» **TAAK**: Herschrijf alsjeblieft de onderstaande gegevens en vervang daarbij "minimum" door "lowest point". Laat de rest ongewijzigd en neem de afbeeldingen niet op in je antwoord.

☆ ☆ ☆ ☆

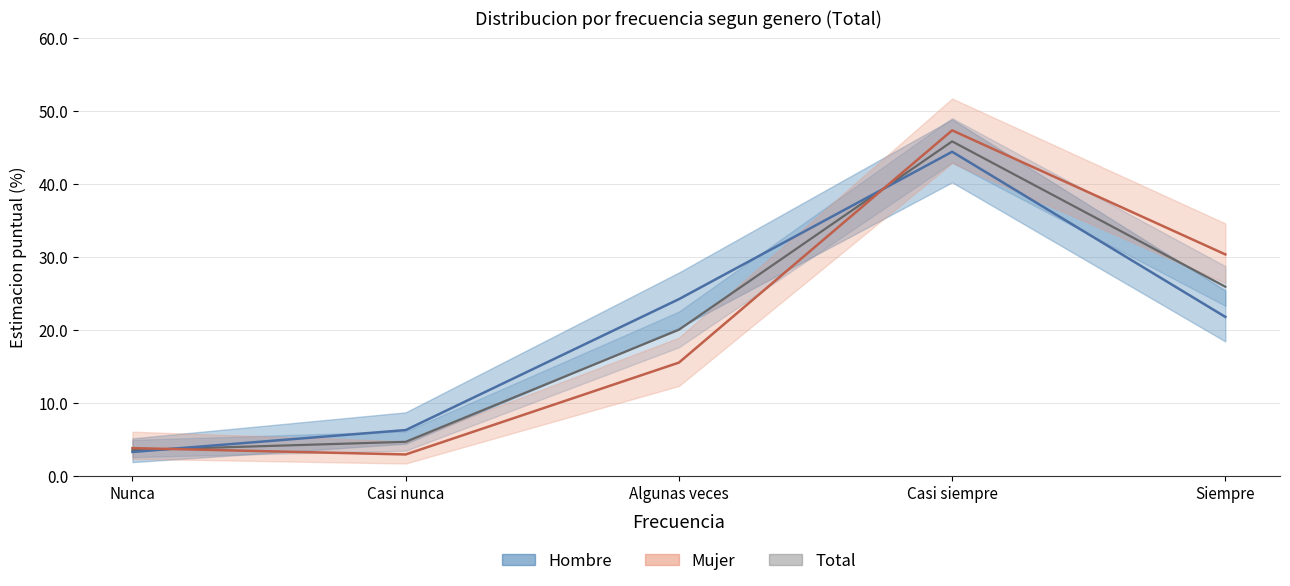

List the series in order of their overall mean, highest first.

Total, Hombre, Mujer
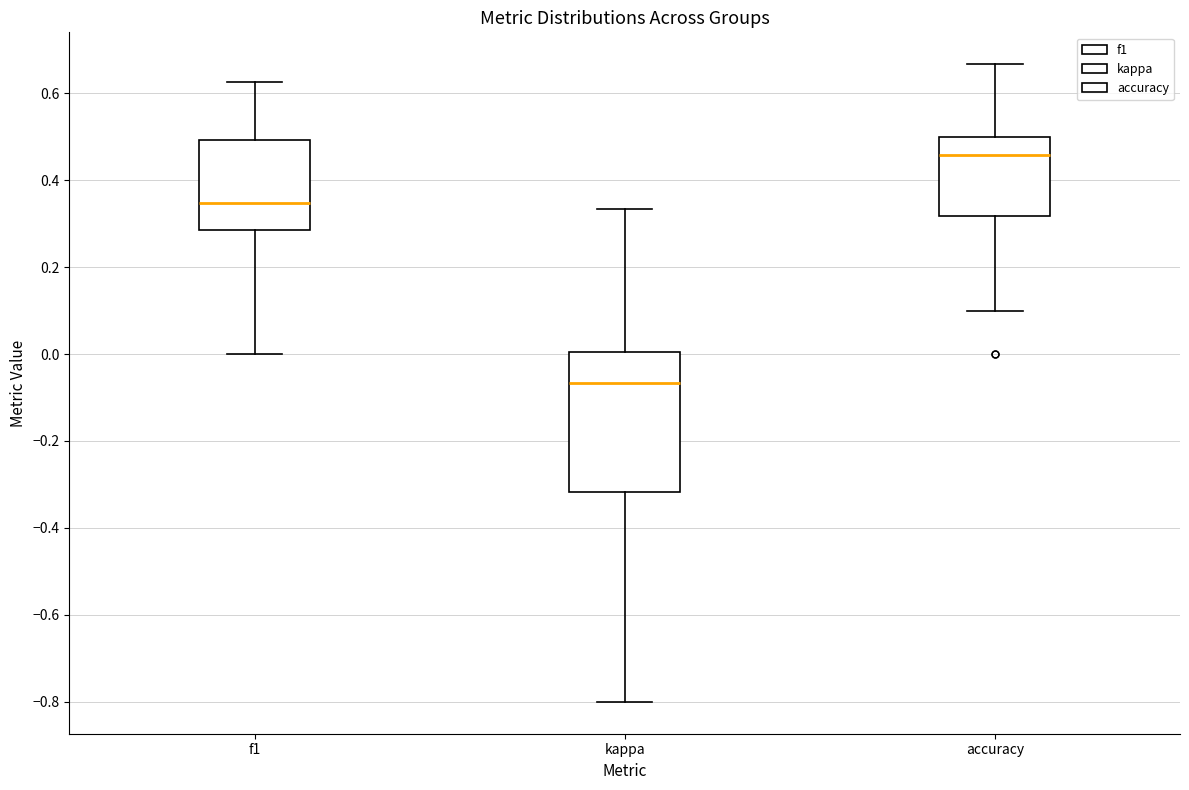

Comparing the boxes themselves (not the whiskers), which one is the tallest?

kappa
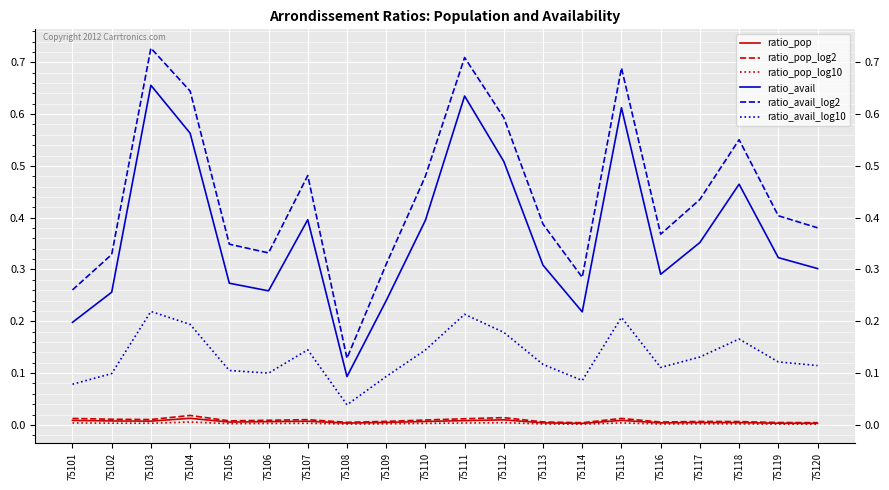

At which label does ratio_avail_log2 reach its minimum?

75108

☆ ☆ ☆ ☆

» **RESULTAAT**:
List the series in order of their overall mean, highest first.

Total, Hombre, Mujer

Comparing the boxes themselves (not the whiskers), which one is the tallest?

kappa

At which label does ratio_avail_log2 reach its lowest point?

75108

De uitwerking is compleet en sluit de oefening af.